Ebola is named after a river near Yambuku, Democratic Republic of the Congo, site of the first recognized outbreak. Like the ‘flu, its initial symptoms are fever, weakness, muscle pain, headache and sore throat. Eventually, vomiting, diarrhea and rash develop, the kidneys and liver may stop functioning normally, and, in fatal cases, uncontrollable internal and external bleeding begins, resulting in the vomiting of blood and bleeding from the eyes, ears, nose and other orifices.

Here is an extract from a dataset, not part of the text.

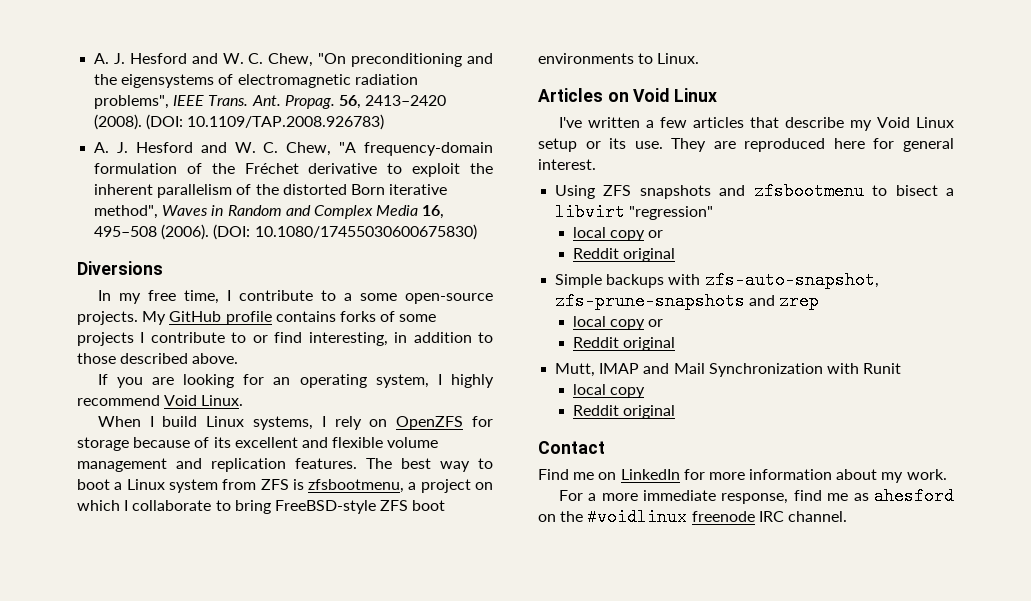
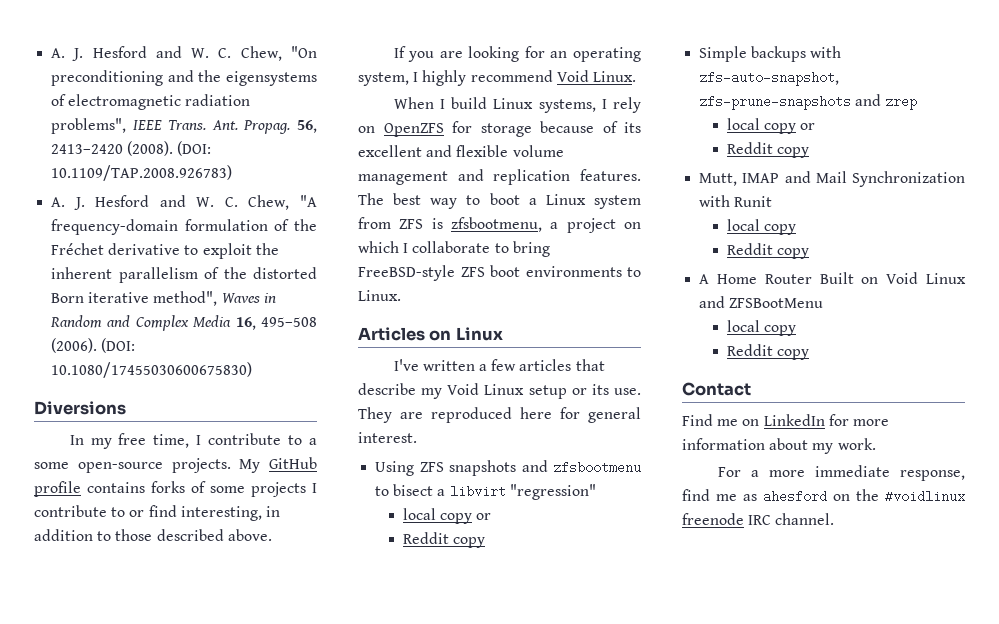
[633,88,670,102] Void -> (452, 335) none
[623,248,676,262] original -> [452,537,485,548] copy
[623,337,676,351] original -> [776,147,809,158] copy
[623,405,676,419] original -> [776,248,809,259] [699,272,966,284] [699,296,824,308] [726,320,796,336] [726,344,809,360] copy // A Home Router Built on Void Linux and ZFSBootMenu // local copy // Reddit copy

Three different strains of Ebola cause disease in humans: Ebola-Zaire, Ebola-Sudan, and Ebola-Ivory Coast. Ebola-Zaire, the deadliest, has killed 90 percent of its victims in some outbreaks; Ebola-Sudan kills about half. Ebola-Ivory Coast has only infected one person that we know of, who recovered. A fourth species of Ebola virus, Ebola-Reston, only causes disease in monkeys (an outbreak in a research facility in Reston, Virginia, gave the strain its name and was the basis of The Hot Zone).

Human Ebola has cropped up in the Democratic Republic of the Congo, Gabon, Sudan, the Ivory Coast, and Uganda. Only a couple of isolated cases have been reported outside of Africa; for instance, a laboratory worker in England became ill after an accidental needle-stick while working with the virus, but recovered.

Ebola isn’t really a human disease at all; instead, it’s apparently carried constantly by some animal or insect (as yet unidentified) and passed on to humans by accident from time to time. Once a human is infected, the disease is transmitted through direct contact with the blood or other bodily secretions (sweat, saliva, etc.) of the infected person, or by contact with objects contaminated with such secretions. No airborne transmission of Ebola has ever been documented in humans, although Ebola-Reston does seem to spread among monkeys that way.

Breaking the chain of transmission is thus relatively easy: medical personnel and family and friends of infected people must avoid contact with bodily fluids by wearing masks, gloves, gowns and goggles. Patients should be isolated from all uninfected, non-medical people, and everything that comes in contact with them should be thoroughly sterilized.

Preventing further transmission of the disease is vital, because there is no effective treatment: at best, patients receive therapy designed to treat the symptoms and prevent fatal shock.

Every time Ebola crops up, someone raises the scenario of a person infected with the disease getting on an airplane, flying here, and causing a major Ebola epidemic in North America. The risk of such at thing is effectively zero, epidemiologists say, first, because Ebola is most contagious during its final stages, when patients are far too sick to even lift their heads, much less travel, and second, because someone exhibiting symptoms would be promptly hospitalized and isolated, limiting transmission to a few cases at worst. (There’s a peculiar Western assumption that Ebola has only appeared in tiny towns buried in the jungle, never in a major city. In fact, Kikwit, Democratic Republic of the Congo, site of a major outbreak in 1995, has a population of 500,000. Yet even there, despite primitive health care facilities and a fairly extended period of time before the disease was recognized, Ebola killed only 315 people.)

Research continues on ways to treat Ebola; there’s even hope of a vaccine. But until that research pays off, the disease will continue to surface from time to time as it has this month, causing terrible suffering and misery–but not posing any threat to the “human parasite.”

Humanity, I’m pleased to say, will go right on infesting the Earth for the foreseeable future.